De la redacción del texto nietzscheano han pasado exactamente ciento cincuenta años y, sin embargo, la campaña electoral española parece estar afirmando la vigencia de las lecciones del filósofo alemán. Y esto no es sólo —ni fundamentalmente— porque los candidatos, sus portavoces y los periodistas nos mientan constantemente (esto ha pasado siempre y en todos los países y, de tan sabido por todos, no merece mayor análisis); lo que huelga preguntarse es ¿qué relación tiene el electorado —en este caso, el español— con la verdad? ¿Demanda la ciudadanía un contrato político fundado en la verdad o, al menos, en el decir veraz de sus representantes para con sus representados? ¿O acaso exige únicamente las consecuencias agradables de la verdad y está dispuesta a renunciar a ella siempre que sus consecuencias sean perniciosas?

Los estudios demoscópicos —esa técnica a medio camino entre el oráculo y la estadística— llevan semanas desnudando una verdad tan dura como ineludible; a saber, que existen sólo dos sumas que podrían alcanzar la mayoría parlamentaria necesaria para gobernar: la del Partido Popular (PP) con Vox, o bien, la del Partido Socialista (PSOE) con Sumar, Esquerra Republicana de Catalunya (ERC), el Partido Nacionalista Vasco (PNV) y EH-Bildu. Si analizamos el proceder de los candidatos del PP y del PSOE, podemos inferir que ambos son conscientes de que una porción nada despreciable de su propio electorado se niega a prestar oídos a esta incontestable verdad. En el caso del PP, Núñez Feijóo se entrega a los ripios malabares de la

retórica para negar que los pactos con Vox serán una conditio sine qua non para llegar a formar gobierno; en el caso del PSOE, Sánchez no parece dispuesto a reconocer que necesitará de los apoyos —afirmativos o en forma de acordada abstención— de ERC y de EH-Bildu.

De un lado, el votante conservador del PP, ese que todavía cree que se puede poner un dique capaz de contener al tiempo y no se atreve —repito: todavía— a mirar a los ojos a la gorgona: el (neo)franquismo golpea su ventana como aquel cuervo negro evocado por Poe. Del otro, el votante —también conservador— del PSOE, que parece no estar dispuesto a asumir la plurinacionalidad de eso que se ha dado en llamar España (en singular) y, sobre todo, el hecho de tener que gobernar con aquellos que quieren dar la postrera estocada a aquello que ya lloraron los rapsodas de la Generación del 98´, la integridad territorial, no le deja dormir por las noches (reminiscencia de una metáfora de otros tiempos, de otras campañas ya olvidadas).

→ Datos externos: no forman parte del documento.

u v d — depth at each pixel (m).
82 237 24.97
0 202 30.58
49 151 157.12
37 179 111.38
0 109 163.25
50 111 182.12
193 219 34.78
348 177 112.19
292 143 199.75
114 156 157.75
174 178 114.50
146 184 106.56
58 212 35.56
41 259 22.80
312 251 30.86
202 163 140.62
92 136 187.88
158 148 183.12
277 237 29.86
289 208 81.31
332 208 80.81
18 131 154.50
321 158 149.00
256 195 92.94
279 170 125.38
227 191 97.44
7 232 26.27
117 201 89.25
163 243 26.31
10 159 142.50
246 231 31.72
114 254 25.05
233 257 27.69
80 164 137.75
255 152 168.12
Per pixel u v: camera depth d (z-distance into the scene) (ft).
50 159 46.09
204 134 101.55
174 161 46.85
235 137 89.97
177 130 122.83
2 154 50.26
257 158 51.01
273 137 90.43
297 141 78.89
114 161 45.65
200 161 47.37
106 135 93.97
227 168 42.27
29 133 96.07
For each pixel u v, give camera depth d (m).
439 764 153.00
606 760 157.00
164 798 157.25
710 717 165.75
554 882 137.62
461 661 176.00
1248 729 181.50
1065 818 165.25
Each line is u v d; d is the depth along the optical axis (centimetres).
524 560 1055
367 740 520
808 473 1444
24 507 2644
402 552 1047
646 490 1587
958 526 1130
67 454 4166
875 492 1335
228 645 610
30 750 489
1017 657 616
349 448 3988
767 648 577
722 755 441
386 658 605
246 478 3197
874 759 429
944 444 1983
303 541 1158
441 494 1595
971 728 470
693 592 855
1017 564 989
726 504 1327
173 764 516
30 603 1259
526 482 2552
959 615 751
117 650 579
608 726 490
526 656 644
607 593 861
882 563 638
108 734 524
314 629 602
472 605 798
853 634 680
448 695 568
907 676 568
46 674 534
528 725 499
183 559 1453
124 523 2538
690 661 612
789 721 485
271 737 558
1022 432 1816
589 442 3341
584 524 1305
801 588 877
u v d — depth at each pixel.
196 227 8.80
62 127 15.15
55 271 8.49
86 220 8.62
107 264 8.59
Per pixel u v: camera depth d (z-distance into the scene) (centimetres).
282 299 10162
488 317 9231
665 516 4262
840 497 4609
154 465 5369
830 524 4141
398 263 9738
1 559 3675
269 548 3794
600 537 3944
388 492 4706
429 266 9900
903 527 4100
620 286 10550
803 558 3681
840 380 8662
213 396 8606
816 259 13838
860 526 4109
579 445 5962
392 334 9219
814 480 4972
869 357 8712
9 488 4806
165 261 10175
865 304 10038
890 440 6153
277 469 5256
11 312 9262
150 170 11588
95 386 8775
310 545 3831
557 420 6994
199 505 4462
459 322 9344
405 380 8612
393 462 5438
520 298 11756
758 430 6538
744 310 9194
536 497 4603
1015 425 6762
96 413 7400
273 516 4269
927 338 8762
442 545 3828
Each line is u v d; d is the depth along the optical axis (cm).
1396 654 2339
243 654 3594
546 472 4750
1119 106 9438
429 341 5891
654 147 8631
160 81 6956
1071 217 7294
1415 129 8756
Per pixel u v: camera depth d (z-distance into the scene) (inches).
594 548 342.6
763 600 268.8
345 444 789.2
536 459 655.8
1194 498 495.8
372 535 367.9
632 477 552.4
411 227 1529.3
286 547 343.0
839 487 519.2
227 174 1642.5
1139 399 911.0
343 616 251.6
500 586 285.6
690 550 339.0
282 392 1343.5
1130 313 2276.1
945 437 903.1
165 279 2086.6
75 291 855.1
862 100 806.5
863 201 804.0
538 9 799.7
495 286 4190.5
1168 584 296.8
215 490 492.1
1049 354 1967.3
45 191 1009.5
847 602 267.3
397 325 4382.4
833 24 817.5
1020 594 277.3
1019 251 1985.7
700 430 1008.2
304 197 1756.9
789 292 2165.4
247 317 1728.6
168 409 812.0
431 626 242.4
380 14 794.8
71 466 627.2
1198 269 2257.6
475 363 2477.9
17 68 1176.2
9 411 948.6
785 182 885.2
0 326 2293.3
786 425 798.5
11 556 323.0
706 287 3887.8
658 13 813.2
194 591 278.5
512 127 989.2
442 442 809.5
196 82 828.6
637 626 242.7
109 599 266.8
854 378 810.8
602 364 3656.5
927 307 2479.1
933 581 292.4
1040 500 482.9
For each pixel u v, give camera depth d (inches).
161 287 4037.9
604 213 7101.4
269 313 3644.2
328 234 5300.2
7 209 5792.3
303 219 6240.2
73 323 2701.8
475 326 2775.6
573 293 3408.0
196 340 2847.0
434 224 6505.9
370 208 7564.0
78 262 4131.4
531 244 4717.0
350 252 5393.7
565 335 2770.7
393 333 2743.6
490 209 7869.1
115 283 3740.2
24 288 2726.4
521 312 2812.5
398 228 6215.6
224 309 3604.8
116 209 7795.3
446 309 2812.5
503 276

Llegados a este punto, a este cierre necesariamente provisional, me asaltan las palabras de otro pensador clave para nuestra contemporaneidad política, el ginebrino Jean-Jacques Rousseau, quien en sus Consideraciones sobre el gobierno de Polonia, advertía: «A ellos [se refería a los polacos] les gustaría combinar la paz del despotismo con las mieles de la libertad. Me temo que persiguen cosas contradictorias. Reposo y libertad me parecen incompatibles: ¡hay que elegir!».

La verdad y la libertad son dos pilares fundamentales de nuestras democracias desarrolladas y, en consecuencia, no le está permitido a una ciudadanía madura dar la espalda ni a las consecuencias perniciosas de la verdad ni a las fatigosas cargas de la libertad. En estas próximas elecciones, las del 23 de julio, toca nuevamente elegir entre la «paz del despotismo» —ni siquiera esto consiguen— o las «mieles de la libertad».